Someone spending ₹50,000 monthly today has a completely different retirement requirement compared to someone spending ₹2 lakh monthly.

This is why copying someone else’s retirement target is dangerous.

Building Wealth Is Only Half the Battle

Most people focus only on creating a retirement corpus.

But retirement has two different phases:

  1. Building the money

  2. Making the money last

The second phase is often harder.

After retirement, you stop earning regular salary income. But your expenses continue increasing every year.

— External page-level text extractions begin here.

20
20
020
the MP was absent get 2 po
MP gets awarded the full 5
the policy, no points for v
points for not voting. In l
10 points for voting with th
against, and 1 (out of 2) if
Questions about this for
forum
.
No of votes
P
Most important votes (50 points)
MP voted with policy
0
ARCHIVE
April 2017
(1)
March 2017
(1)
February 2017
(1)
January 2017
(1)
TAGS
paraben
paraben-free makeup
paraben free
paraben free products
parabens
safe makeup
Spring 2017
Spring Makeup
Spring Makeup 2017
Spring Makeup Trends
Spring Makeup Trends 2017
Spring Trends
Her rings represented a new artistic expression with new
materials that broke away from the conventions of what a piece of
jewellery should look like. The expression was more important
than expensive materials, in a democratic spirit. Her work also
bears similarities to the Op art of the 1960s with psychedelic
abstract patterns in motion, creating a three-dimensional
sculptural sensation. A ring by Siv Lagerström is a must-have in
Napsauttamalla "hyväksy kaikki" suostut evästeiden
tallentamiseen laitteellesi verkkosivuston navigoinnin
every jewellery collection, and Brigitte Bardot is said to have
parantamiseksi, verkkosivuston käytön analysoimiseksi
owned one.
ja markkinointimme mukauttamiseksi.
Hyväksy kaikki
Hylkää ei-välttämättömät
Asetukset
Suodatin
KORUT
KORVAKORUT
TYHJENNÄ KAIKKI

At the same time, markets may go up and down.

This means you need proper withdrawal planning.

Retirement Is Not One Single Phase

Retirement changes over time.

Your spending at age 60 will not be the same as your spending at age 85.

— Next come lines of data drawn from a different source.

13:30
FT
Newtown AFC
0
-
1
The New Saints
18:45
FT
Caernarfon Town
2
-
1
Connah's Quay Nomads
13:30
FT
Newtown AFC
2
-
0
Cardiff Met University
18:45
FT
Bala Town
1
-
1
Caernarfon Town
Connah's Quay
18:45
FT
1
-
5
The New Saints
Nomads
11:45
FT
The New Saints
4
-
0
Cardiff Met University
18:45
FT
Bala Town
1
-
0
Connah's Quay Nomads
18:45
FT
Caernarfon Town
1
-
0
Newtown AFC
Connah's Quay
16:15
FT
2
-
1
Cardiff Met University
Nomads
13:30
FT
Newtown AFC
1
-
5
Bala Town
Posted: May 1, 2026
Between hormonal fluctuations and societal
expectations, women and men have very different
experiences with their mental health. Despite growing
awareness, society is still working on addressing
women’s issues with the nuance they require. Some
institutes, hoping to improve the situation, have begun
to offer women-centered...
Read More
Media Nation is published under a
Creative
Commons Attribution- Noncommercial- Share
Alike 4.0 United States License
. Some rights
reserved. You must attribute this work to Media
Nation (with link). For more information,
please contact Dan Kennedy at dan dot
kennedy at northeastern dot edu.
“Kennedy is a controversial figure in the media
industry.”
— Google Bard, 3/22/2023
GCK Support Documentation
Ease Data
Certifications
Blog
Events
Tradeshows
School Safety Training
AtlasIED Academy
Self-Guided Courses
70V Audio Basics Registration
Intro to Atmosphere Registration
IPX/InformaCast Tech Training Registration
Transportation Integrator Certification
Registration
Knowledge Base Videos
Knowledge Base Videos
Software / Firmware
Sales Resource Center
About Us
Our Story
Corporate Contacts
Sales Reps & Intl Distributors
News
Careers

Early retirement years may include:

  • Travel

  • Hobbies

  • Social activities

  • Active lifestyle spending

Later years may include:

  • Higher medical expenses

  • Caregiving costs

  • Lower mobility

  • Long-term healthcare support

A good retirement plan prepares for all these stages.

Smart Withdrawal Strategy Matters

One of the most important retirement lessons is this:

Do not destroy your investment corpus too early.

The original article compares retirement investments to a fruit tree. You should try to live mostly from the “fruits” (investment returns) without cutting the “tree” itself (main capital).

Good retirement planning usually includes:

  • Safe emergency funds

  • Stable income sources

  • Long-term growth investments

  • Healthcare protection

  • Controlled withdrawals

The goal is balance.

Final Thoughts

Retirement planning is not about chasing a magical number.

It is about understanding reality honestly.

Inflation, healthcare costs, taxes, longer life expectancy, and changing lifestyles can quietly destroy weak retirement plans. People who start planning early usually have much more flexibility later in life.

The earlier you calculate your future needs properly, the better prepared you will be.

And the biggest lesson is simple:

Building wealth is important.
Making it last is even more important.